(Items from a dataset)
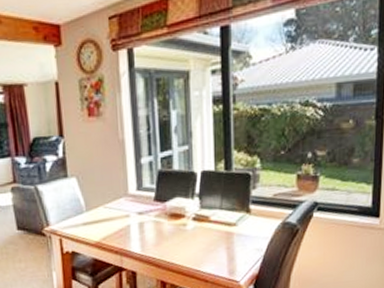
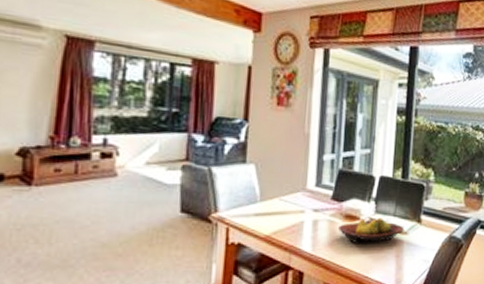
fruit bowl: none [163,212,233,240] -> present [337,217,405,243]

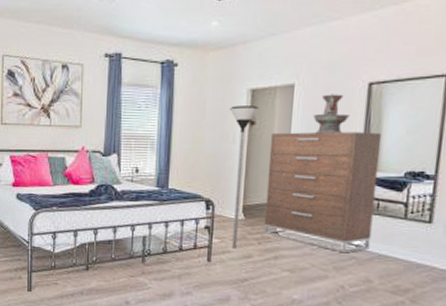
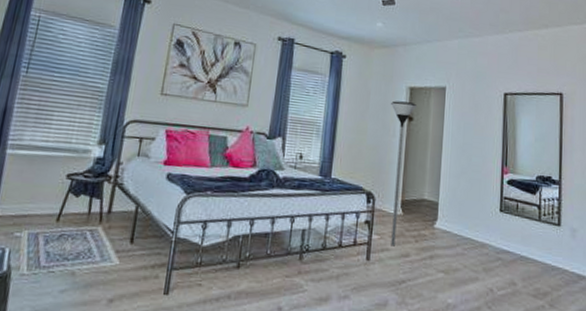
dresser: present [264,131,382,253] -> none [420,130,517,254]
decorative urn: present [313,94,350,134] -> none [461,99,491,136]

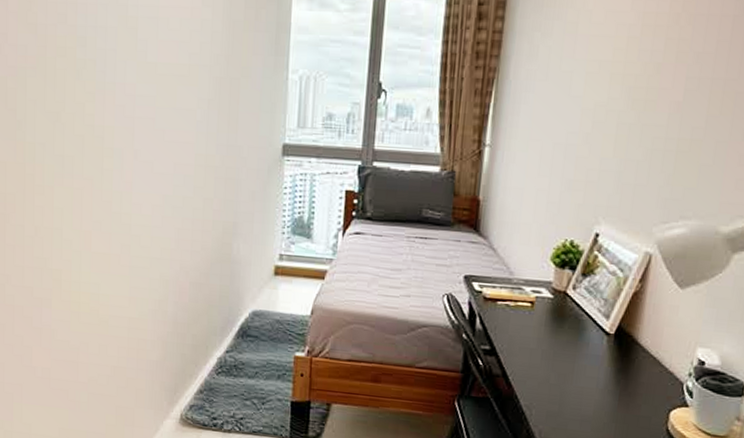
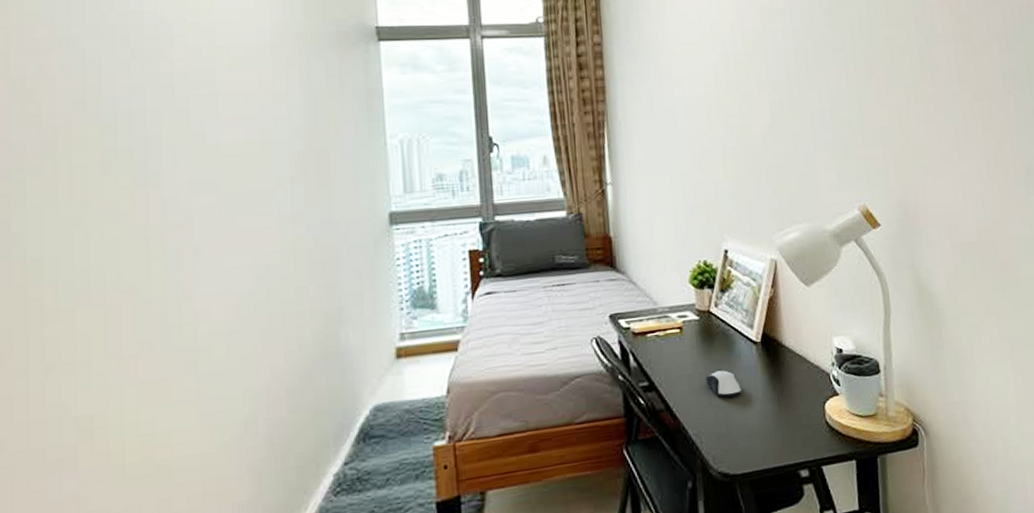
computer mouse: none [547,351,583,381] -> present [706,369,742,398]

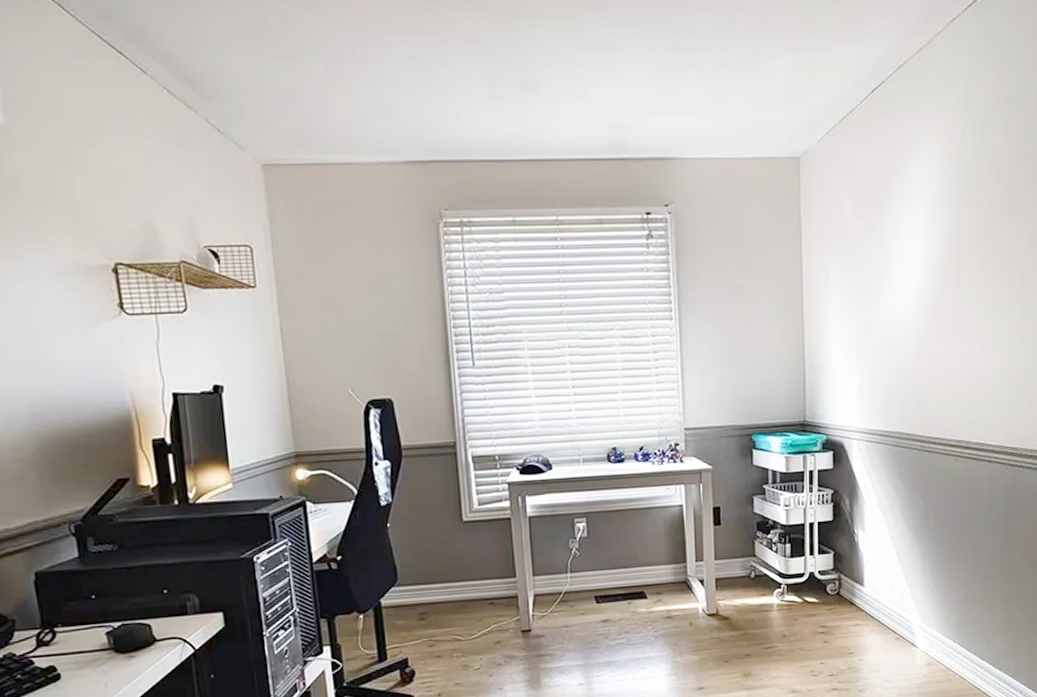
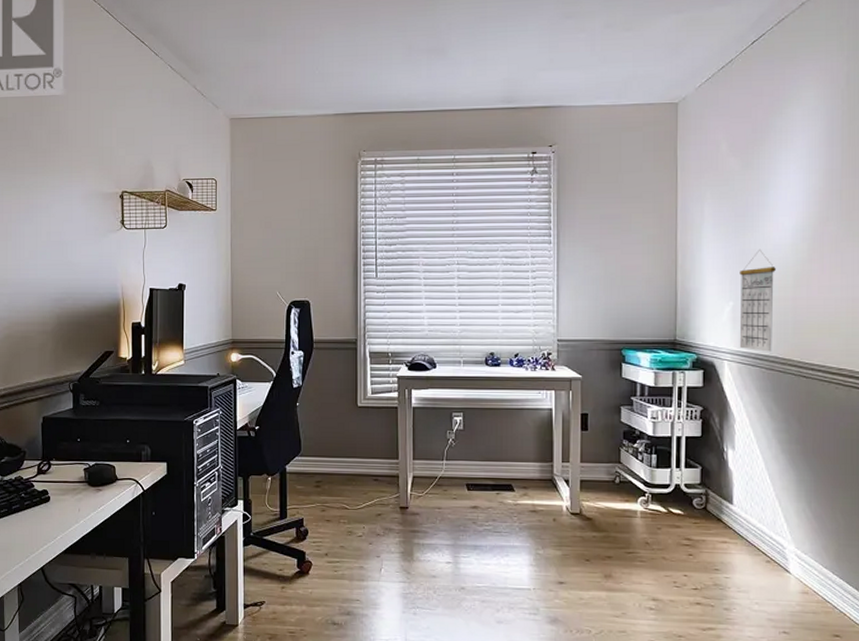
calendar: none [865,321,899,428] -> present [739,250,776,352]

### [PROBLEM]
Could you output all of the records exactly, without their pictures?

### [SOLUTION FOR THIS PROBLEM]
fruit bowl: none [163,212,233,240] -> present [337,217,405,243]

dresser: present [264,131,382,253] -> none [420,130,517,254]
decorative urn: present [313,94,350,134] -> none [461,99,491,136]

computer mouse: none [547,351,583,381] -> present [706,369,742,398]

calendar: none [865,321,899,428] -> present [739,250,776,352]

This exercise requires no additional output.